Recently I was trying to study the neutrino interaction with electron.
Question:
can Pythia generate the event of ( e , neutrino ->...) ?
if so, please help me for input program.
thanks
Chen
Drakkith
Sep21-10, 04:53 AM
What is Pythia exactly?
farshid2000
Sep21-10, 04:57 AM
it is an event generator
written by Cern using montecarlo method
daschaich
Sep21-10, 09:12 AM
it is an event generator
written by Cern using montecarlo method
Well, I was going to say that the majority of its main authors are at Fermilab, but checking I see that only two of five are at Fermilab, and there is even one at CERN (the other two are at Lund).
http://home.thep.lu.se/~torbjorn/Pythia.html
That page says, The current release is focussed towards LHC and Tevatron applications, i.e. high-energy pp and pbarp collisions. Also e+e- and mu+mu- annihilation processes may be simulated, but not e.g. ep, gammap or gammagamma collisions.

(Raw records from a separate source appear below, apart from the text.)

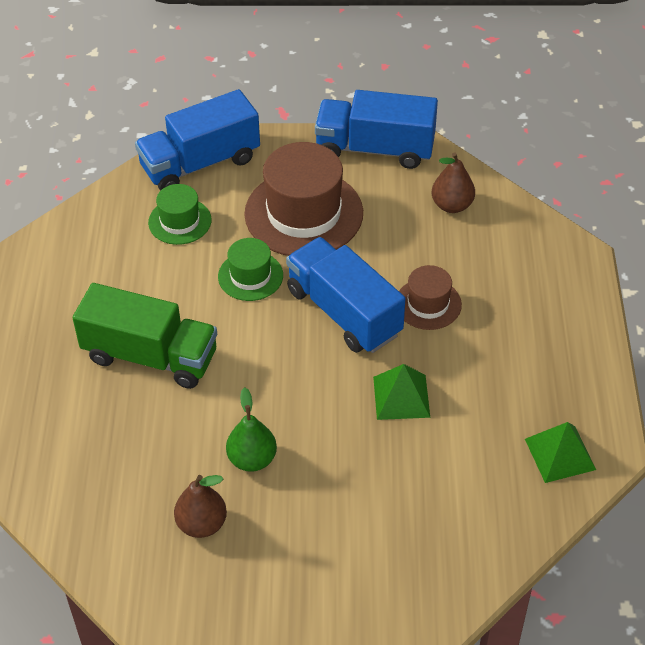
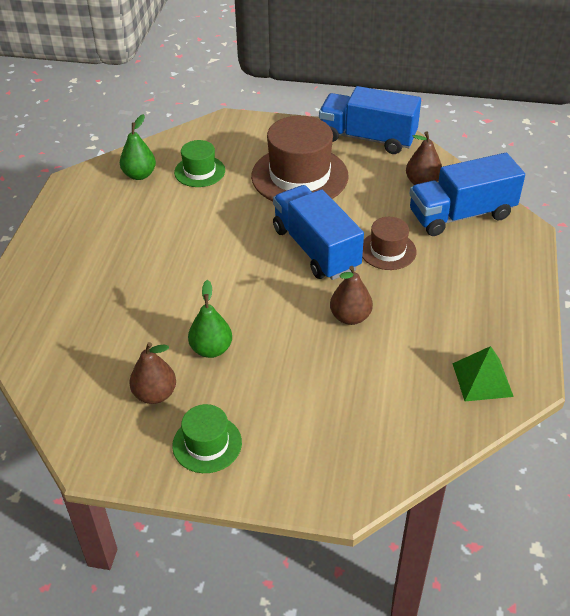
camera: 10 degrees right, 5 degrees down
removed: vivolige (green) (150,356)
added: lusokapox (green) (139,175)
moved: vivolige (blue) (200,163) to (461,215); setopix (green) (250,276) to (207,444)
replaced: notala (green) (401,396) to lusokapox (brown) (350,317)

PYTHIA and its ilk are concerned with e+e- and hadronic colliders, which do not involve neutrinos in the initial state, so I don't think you're going to have much luck. You may be able to find more directly relevant software listed here (http://theorie.physik.uni-wuerzburg.de/~ohl/lc/generators.html), but I would try starting with MadGraph (http://madgraph.hep.uiuc.edu/), myself.
Parlyne
Sep22-10, 04:26 PM
In my experience, Pythia can generally do absolutely anything other than whatever the specific thing you want it to do is...
Seriously though, MadGraph and CalcHEP are probably your best bets (provided you don't need to go beyond leading order). If you want Standard Model results, MadGraph is probably the better choice; but, if you need to build your own models, CalcHEP is often simpler.